▶ [Problem to solve] Please output exactly the lines below, starting at the line that has "focal_mm: 4.15" and ending at the line that has "hfov_deg: 49.0", both included; leave out all pictures and include nothing else.

▶ [The data]
»»

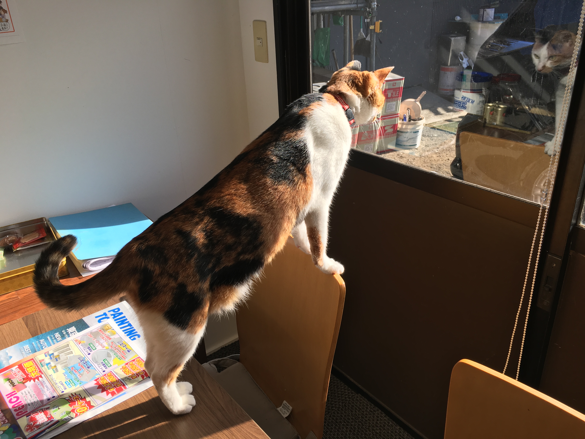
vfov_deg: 48.2
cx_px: 292
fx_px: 490
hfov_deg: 61.7
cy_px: 220
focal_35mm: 29
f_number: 2.2
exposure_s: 1/574
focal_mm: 4.15
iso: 25
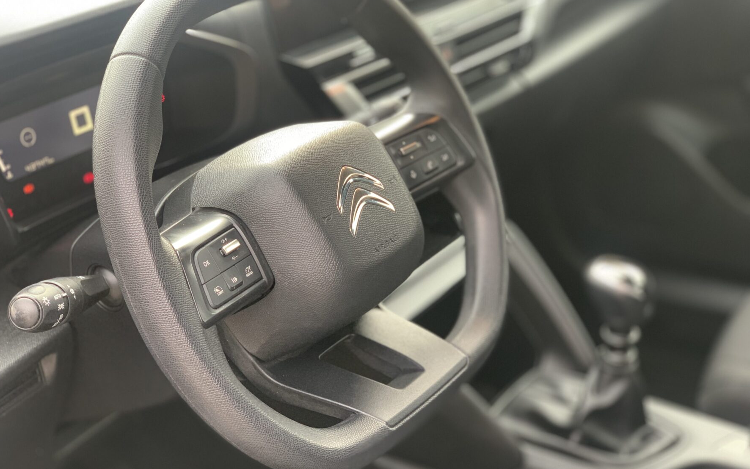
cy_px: 239
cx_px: 370
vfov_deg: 23.1
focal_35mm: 56
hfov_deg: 36.3
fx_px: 1144
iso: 125
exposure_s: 1/70
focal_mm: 6
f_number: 2.4
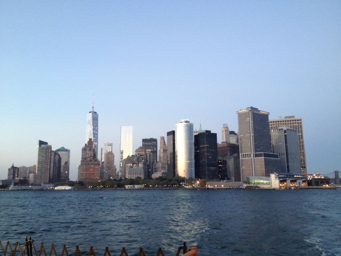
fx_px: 345
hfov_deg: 52.6
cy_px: 128
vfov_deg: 40.7
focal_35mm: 35
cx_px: 170
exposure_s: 1/20
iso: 160
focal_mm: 4.28
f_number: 2.4
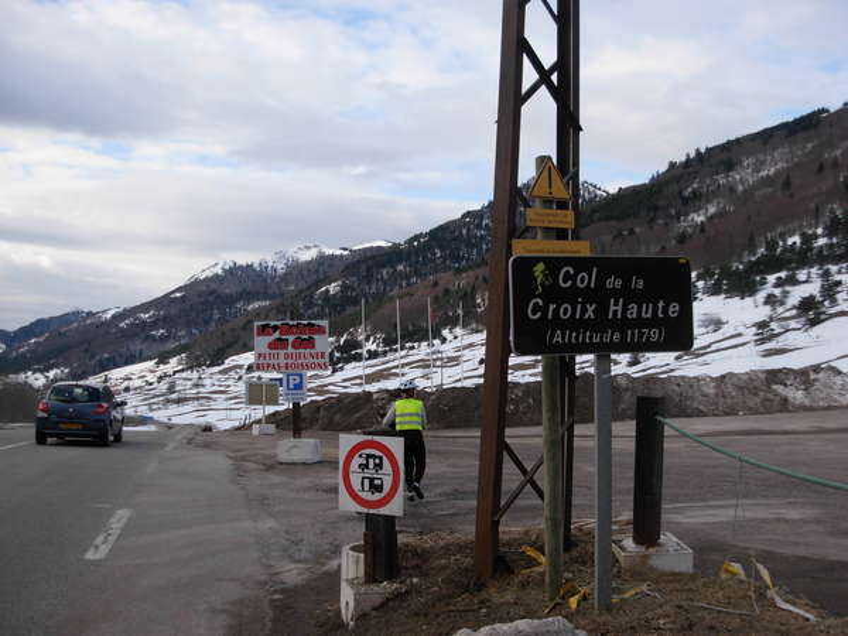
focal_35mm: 38
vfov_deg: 37.7
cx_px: 424
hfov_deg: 49.0
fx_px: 931
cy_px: 318
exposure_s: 1/609
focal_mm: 6.3
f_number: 2.9
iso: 79
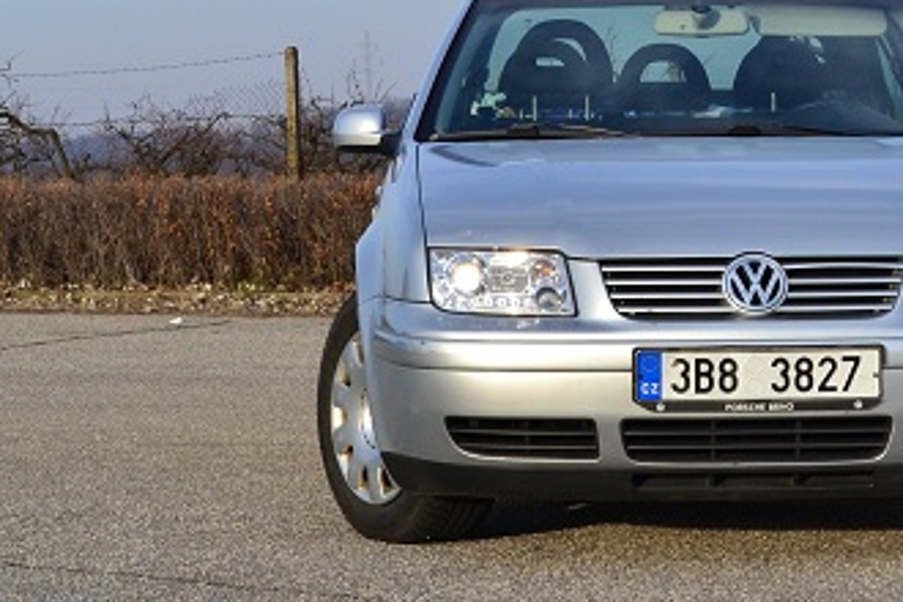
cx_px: 709
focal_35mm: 131
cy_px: 166
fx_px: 3286
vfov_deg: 10.5
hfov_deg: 15.6
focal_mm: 36
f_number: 10
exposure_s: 1/400
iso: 400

««

▶ [Exercise output]
focal_mm: 4.15
iso: 25
cy_px: 239
cx_px: 370
vfov_deg: 23.1
focal_35mm: 56
hfov_deg: 36.3
fx_px: 1144
iso: 125
exposure_s: 1/70
focal_mm: 6
f_number: 2.4
fx_px: 345
hfov_deg: 52.6
cy_px: 128
vfov_deg: 40.7
focal_35mm: 35
cx_px: 170
exposure_s: 1/20
iso: 160
focal_mm: 4.28
f_number: 2.4
focal_35mm: 38
vfov_deg: 37.7
cx_px: 424
hfov_deg: 49.0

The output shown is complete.